The bean counters most probably think the promise of jam tomorrow in the shape of advanced unmanned systems justifies procuring the absolute minimum of air-frames now.

Problem is the uncertainty around if and when drones can offer the same level of capability. How many years until a stopgap is no longer a stopgap?

David Steeper
David Steeper
7 months ago

I think i’ve found the best job in the world. Be a high up in the UK armed forces. It doesn’t matter how bad a job you do everyone will blame the politicians for not giving you enough money. The world is full of armed services to compare our own with. Some do a better job some worse. If you want to know where ours are in the league table just compare what we get for our money and what they get for more but overwhelmingly less. For what little it’s worth my own gold standard is the USMC.

Mr Mark Franks
Mr Mark Franks
7 months ago

3 is not enough even with proposed drone capability. It really defies logic and once in service we will be told that one will be online with 2 in use reserves which means one in the shed and one with snags. These airframes are going to have very busy lives.

Klonkie
Klonkie
7 months ago

3 is simply insufficient. When there is a surge requirement for a sustained ops tempo, watch the wheels come off. To exacerbate things, there is not only the maintenance requirements on the aircraft, but all the internal systems, software and hardware. My overriding memory from my experiences as an Air Force Ops officer ” If something can brake down – it wilI”

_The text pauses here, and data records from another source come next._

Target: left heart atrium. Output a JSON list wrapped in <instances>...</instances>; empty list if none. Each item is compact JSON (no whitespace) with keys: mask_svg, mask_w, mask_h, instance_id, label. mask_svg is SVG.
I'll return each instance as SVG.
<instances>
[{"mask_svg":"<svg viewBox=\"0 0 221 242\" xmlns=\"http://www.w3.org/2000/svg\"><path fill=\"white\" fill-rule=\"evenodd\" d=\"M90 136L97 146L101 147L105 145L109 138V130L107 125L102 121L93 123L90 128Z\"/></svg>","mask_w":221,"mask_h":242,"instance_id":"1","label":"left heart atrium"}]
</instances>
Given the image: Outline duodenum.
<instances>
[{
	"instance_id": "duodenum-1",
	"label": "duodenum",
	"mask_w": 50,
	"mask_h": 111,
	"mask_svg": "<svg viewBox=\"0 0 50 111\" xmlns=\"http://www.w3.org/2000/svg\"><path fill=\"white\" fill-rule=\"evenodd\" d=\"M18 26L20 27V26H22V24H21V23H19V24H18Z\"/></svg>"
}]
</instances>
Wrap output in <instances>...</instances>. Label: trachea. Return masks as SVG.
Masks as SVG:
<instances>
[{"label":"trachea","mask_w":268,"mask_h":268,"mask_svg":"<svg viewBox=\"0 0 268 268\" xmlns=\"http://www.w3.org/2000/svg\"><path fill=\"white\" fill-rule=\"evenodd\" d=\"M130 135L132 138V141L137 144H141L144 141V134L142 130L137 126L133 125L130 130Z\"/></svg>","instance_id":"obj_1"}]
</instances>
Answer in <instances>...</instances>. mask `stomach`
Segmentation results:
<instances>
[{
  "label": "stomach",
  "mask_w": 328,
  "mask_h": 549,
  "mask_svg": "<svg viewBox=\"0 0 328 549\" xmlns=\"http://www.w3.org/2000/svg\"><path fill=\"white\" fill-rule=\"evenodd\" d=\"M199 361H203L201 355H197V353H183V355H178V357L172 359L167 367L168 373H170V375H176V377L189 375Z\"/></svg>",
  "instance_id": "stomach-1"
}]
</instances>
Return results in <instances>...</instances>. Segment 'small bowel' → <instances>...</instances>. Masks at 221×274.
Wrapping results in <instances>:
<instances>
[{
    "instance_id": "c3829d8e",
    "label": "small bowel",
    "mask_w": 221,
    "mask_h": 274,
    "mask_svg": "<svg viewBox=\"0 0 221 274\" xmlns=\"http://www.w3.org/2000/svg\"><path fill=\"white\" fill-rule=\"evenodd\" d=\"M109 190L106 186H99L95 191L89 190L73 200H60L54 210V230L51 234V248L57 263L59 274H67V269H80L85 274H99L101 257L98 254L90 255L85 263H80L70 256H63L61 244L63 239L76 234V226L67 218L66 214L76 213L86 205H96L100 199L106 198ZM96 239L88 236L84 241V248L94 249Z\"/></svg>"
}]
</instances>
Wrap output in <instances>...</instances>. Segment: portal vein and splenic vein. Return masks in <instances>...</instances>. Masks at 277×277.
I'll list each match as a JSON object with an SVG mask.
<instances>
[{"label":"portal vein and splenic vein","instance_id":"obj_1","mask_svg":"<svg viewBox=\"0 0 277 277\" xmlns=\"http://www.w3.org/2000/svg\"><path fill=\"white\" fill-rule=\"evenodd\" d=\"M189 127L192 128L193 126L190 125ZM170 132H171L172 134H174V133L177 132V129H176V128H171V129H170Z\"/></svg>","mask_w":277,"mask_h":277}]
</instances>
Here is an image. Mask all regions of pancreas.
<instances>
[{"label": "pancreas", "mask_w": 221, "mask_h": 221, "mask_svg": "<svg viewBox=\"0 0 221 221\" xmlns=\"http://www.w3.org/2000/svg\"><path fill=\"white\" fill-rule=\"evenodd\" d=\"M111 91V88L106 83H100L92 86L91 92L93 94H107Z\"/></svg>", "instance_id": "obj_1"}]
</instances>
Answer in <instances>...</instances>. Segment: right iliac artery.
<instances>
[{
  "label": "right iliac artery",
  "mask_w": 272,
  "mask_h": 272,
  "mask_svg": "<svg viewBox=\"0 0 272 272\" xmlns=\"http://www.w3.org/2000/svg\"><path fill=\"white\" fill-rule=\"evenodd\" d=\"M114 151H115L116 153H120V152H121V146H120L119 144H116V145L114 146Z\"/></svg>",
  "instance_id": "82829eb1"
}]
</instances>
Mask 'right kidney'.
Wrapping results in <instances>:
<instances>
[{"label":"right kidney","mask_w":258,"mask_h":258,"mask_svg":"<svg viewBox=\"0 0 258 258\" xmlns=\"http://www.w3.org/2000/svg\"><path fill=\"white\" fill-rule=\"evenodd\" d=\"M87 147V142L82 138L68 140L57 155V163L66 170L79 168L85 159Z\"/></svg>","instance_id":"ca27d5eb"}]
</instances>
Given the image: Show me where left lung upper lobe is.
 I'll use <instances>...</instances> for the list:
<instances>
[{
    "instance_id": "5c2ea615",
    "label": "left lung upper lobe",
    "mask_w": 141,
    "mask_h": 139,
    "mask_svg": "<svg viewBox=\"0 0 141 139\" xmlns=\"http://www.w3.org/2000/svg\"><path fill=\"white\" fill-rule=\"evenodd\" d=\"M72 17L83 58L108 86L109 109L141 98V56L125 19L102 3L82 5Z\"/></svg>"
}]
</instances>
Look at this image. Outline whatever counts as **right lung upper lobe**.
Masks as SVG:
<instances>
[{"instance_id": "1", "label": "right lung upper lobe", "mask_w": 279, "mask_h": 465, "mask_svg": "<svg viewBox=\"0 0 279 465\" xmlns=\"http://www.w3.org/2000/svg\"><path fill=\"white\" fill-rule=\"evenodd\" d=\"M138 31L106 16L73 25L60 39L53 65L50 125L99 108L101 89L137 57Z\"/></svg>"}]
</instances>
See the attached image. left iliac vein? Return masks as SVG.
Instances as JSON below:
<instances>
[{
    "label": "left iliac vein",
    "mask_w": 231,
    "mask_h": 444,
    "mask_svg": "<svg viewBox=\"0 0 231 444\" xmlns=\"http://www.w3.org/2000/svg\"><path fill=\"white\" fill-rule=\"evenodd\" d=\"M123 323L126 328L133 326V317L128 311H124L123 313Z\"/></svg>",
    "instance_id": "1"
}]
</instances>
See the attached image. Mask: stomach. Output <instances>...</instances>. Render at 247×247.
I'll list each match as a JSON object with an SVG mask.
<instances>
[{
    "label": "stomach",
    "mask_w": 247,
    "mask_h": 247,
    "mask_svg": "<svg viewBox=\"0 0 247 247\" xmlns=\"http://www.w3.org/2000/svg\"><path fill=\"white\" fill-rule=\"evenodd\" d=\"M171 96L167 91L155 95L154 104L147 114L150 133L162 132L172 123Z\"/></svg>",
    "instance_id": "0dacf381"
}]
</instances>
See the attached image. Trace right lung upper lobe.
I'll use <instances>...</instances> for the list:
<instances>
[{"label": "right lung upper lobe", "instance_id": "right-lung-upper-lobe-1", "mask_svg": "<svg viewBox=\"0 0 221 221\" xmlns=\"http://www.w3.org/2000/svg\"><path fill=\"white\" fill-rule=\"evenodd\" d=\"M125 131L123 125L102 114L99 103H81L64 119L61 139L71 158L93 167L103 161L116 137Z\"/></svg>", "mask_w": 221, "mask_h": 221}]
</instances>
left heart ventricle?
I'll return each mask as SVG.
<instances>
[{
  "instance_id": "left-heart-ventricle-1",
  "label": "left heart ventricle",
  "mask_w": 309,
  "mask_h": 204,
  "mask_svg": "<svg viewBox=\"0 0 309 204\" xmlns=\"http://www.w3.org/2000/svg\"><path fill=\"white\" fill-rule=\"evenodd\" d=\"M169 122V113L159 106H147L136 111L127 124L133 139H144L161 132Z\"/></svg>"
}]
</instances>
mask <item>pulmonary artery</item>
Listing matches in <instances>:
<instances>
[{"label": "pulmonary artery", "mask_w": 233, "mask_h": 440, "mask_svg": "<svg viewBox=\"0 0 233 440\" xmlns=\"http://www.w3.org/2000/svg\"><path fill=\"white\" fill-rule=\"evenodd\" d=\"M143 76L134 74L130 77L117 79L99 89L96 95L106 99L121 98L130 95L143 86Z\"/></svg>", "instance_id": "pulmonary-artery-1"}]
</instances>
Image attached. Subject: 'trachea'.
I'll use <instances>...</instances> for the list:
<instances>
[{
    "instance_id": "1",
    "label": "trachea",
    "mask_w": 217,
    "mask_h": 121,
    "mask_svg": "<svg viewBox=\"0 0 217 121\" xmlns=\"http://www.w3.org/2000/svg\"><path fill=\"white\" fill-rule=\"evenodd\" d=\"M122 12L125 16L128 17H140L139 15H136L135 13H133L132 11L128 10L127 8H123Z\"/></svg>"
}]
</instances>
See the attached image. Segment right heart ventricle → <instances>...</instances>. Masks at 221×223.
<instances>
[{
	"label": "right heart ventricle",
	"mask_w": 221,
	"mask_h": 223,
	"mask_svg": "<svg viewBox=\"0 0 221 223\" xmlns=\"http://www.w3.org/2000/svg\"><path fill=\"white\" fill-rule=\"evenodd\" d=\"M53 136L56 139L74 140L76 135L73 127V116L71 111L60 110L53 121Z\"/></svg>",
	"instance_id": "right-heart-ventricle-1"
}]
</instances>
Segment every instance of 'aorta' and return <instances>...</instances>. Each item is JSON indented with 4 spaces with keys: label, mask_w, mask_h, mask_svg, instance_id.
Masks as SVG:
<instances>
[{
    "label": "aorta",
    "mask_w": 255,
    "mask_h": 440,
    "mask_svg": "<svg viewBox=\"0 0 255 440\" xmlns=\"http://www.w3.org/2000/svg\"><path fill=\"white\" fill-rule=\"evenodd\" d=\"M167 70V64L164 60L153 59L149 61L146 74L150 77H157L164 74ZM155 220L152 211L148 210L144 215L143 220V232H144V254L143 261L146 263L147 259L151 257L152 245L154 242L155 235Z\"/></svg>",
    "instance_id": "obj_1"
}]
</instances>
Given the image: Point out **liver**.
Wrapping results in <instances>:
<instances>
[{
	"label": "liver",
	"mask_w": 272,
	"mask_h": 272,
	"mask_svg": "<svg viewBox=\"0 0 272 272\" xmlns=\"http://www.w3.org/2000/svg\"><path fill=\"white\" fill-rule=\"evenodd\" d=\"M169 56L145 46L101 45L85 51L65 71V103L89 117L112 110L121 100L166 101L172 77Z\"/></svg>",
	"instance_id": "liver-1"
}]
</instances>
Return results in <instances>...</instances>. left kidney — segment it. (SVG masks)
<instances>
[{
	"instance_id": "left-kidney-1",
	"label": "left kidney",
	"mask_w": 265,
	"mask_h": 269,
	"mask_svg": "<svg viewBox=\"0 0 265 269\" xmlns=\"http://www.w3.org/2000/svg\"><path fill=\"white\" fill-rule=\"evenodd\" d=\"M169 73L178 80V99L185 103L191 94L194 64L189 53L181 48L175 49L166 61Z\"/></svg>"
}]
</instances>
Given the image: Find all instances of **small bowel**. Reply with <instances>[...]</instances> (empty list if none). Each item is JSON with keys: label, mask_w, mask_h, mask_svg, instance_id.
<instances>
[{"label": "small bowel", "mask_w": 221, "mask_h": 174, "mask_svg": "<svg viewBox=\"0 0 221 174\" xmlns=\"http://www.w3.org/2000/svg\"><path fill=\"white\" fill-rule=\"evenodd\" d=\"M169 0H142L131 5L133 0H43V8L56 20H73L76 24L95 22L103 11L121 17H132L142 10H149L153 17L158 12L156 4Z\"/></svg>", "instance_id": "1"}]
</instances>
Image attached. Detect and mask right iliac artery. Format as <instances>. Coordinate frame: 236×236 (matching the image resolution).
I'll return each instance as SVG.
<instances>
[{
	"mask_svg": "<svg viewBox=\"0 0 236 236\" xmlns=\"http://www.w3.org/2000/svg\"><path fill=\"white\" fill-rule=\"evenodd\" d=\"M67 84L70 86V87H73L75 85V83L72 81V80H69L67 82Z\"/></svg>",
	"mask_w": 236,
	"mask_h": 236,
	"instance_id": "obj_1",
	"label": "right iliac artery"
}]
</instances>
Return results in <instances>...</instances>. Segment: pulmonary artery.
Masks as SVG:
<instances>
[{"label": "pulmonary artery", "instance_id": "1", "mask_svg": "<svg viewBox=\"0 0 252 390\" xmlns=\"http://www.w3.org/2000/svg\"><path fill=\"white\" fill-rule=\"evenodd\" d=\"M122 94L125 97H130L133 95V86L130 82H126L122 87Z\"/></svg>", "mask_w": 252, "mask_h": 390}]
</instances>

The being said , I mean no disrespect to the maintenance and ops crews. Thank you for your tireless efforts, professionalism and dedication, I’d value any input on the subject from ex E3 Sentry drivers/crews.

Graeme Chidgey
Graeme Chidgey
6 months ago

I’ve always wondered if the cut from 5 to 3 was also because the MOD didnt want to pay for new built aircraft. Still hoping that when 2 and 3 are further along, they will go get a couple more ex airline 737-700s.